Oberlandesgericht Celle, 322 SsBs 2/13 (406 Js 27090/11 StA Verden)

Beschluss

In der Bußgeldsache

gegen

– Verteidiger: Rechtsanwalt Witte, Sulingen –

wegen einer Verkehrsordnungswidrigkeit

hat der 2. Senat für Bußgeldsachen des Oberlandesgerichts Celle auf die Rechtsbeschwerde des Betroffenen gegen das Urteil des Amtsgerichts Syke vom 9. Oktober 2012 auf Antrag der Generalstaatsanwaltschaft durch den Richter am Oberlandesgericht B am 5. April 2013 beschlossen:

Das angefochtene Urteil wird hinsichtlich der Feststellungen zur subjektiven Tatseite sowie im Rechtsfolgenausspruch mit den zugehörigen Feststellungen aufgehoben. Im Übrigen wird die Rechtsbeschwerde als unbegründet verworfen (§ 79 Abs. 3 Satz 1 OWiG, § 349 Abs. 2 StPO).
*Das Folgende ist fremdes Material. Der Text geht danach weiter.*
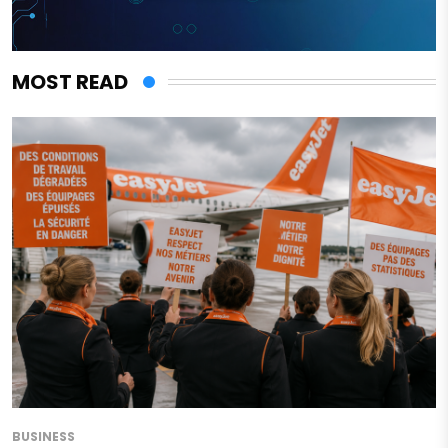
MOST READ
BUSINESS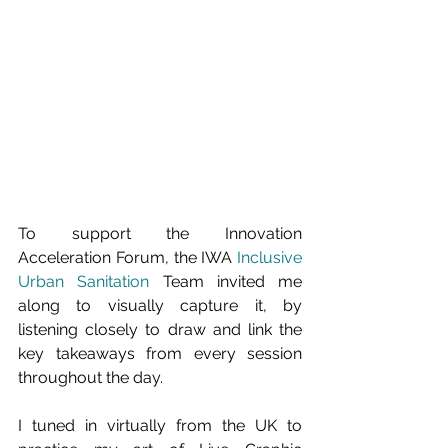
To support the Innovation 
Acceleration Forum, the IWA 
Inclusive 
Urban Sanitation
Team invited me 
along to visually capture it, by 
listening closely to draw and link the 
key takeaways from every session 
throughout the day
.
I tuned in virtually from the UK to 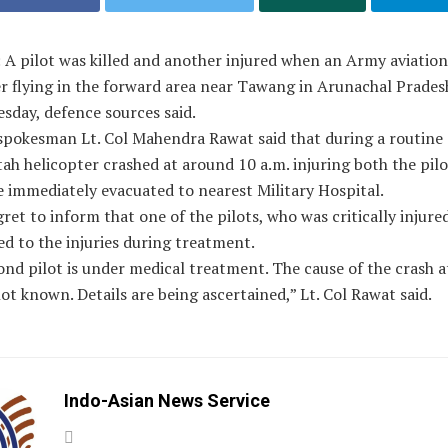
 A pilot was killed and another injured when an Army aviatio
er flying in the forward area near Tawang in Arunachal Prades
sday, defence sources said.
spokesman Lt. Col Mahendra Rawat said that during a routine 
ah helicopter crashed at around 10 a.m. injuring both the pil
 immediately evacuated to nearest Military Hospital.
ret to inform that one of the pilots, who was critically injured
d to the injuries during treatment.
nd pilot is under medical treatment. The cause of the crash at
not known. Details are being ascertained,” Lt. Col Rawat said.
Indo-Asian News Service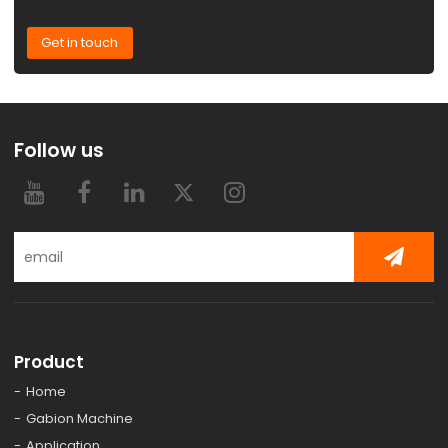
Get in touch
Follow us
Product
Home
Gabion Machine
Application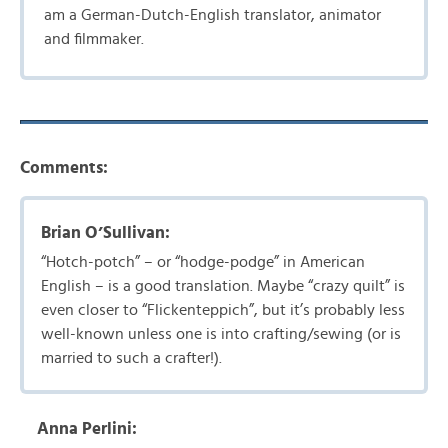
am a German-Dutch-English translator, animator
and filmmaker.
Comments:
Brian O’Sullivan:
“Hotch-potch” – or “hodge-podge” in American
English – is a good translation. Maybe “crazy quilt” is
even closer to “Flickenteppich”, but it’s probably less
well-known unless one is into crafting/sewing (or is
married to such a crafter!).
Anna Perlini: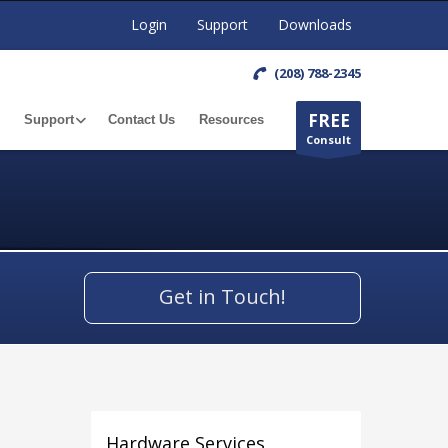
Login
Support
Downloads
(208) 788-2345
FREE
Support
Contact Us
Resources
Consult
Get in Touch!
Hardware Services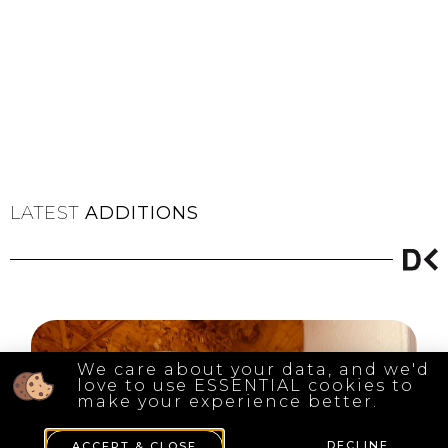
LATEST
ADDITIONS
We care about your data, and we'd
love to use ESSENTIAL cookies to
make your experience better.
DECLINE
ACCEPT & CLOSE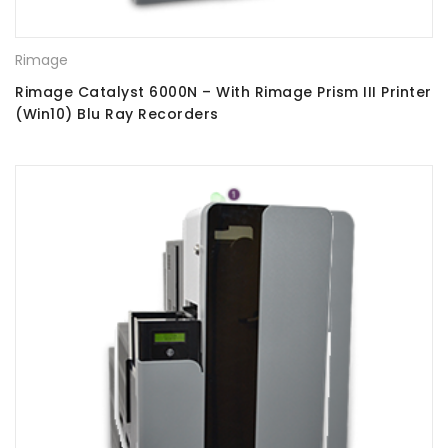
Rimage
Rimage Catalyst 6000N – With Rimage Prism III Printer
(Win10) Blu Ray Recorders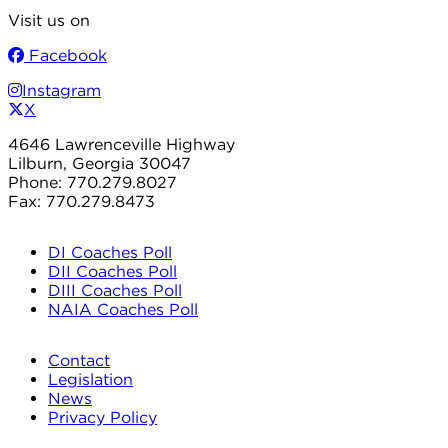
Visit us on
Facebook
Instagram
X
4646 Lawrenceville Highway
Lilburn, Georgia 30047
Phone: 770.279.8027
Fax: 770.279.8473
DI Coaches Poll
DII Coaches Poll
DIII Coaches Poll
NAIA Coaches Poll
Contact
Legislation
News
Privacy Policy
Die Sache wird im Umfang der Aufhebung zur erneuten Verhandlung und Entscheidung – auch über die Kosten der Rechtsbeschwerde – an dieselbe Abteilung des Amtsgerichts Syke zurückverwiesen.

 

Gründe:

Das Amtsgericht hatte den Betroffenen mit Urteil vom 22.11.2011 wegen fahrlässiger Geschwindigkeitsüberschreitung innerhalb geschlossener Ortschaften zu einer Geldbuße von 280 € verurteilt und gegen ihn ein Fahrverbot von zwei Monaten verhängt. Der Senat hatte mit Beschluss vom 13.03.2012 dieses Urteil auf die Rechtsbeschwerde des Betroffenen hin aufgehoben, weil das der sachlich-rechtlichen Nachprüfung unterliegende Urteil keine Gründe enthielt. Nunmehr verurteilte das Amtsgericht Syke den Betroffenen mit dem angefochtenen Urteil wegen vorsätzlicher Geschwindigkeitsüberschreitung innerhalb geschlossener Ortschaften zu einer Geldbuße von 560 € und ordnete ein Fahrverbot von zwei Monaten an. Gegen dieses Urteil wendet sich der Betroffene mit seiner Rechtsbeschwerde, mit der er die Verletzung materiellen und formellen Rechtes rügt.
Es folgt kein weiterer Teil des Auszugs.